▶ _TASK TO COMPLETE_
All records are to be restated word for word, with pictures excluded.

▶ _EXTRACTED DATA_
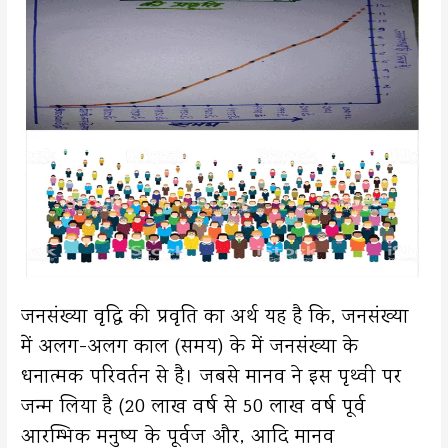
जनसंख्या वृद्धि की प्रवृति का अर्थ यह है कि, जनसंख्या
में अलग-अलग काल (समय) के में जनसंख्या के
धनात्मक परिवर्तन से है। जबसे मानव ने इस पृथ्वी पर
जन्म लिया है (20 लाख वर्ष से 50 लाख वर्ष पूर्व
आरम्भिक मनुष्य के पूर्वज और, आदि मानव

▶ _RESULT FOR THIS EXERCISE_
जनसंख्या वृद्धि की प्रवृति का अर्थ यह है कि, जनसंख्या
में अलग-अलग काल (समय) के में जनसंख्या के
धनात्मक परिवर्तन से है। जबसे मानव ने इस पृथ्वी पर
जन्म लिया है (20 लाख वर्ष से 50 लाख वर्ष पूर्व
आरम्भिक मनुष्य के पूर्वज और, आदि मानव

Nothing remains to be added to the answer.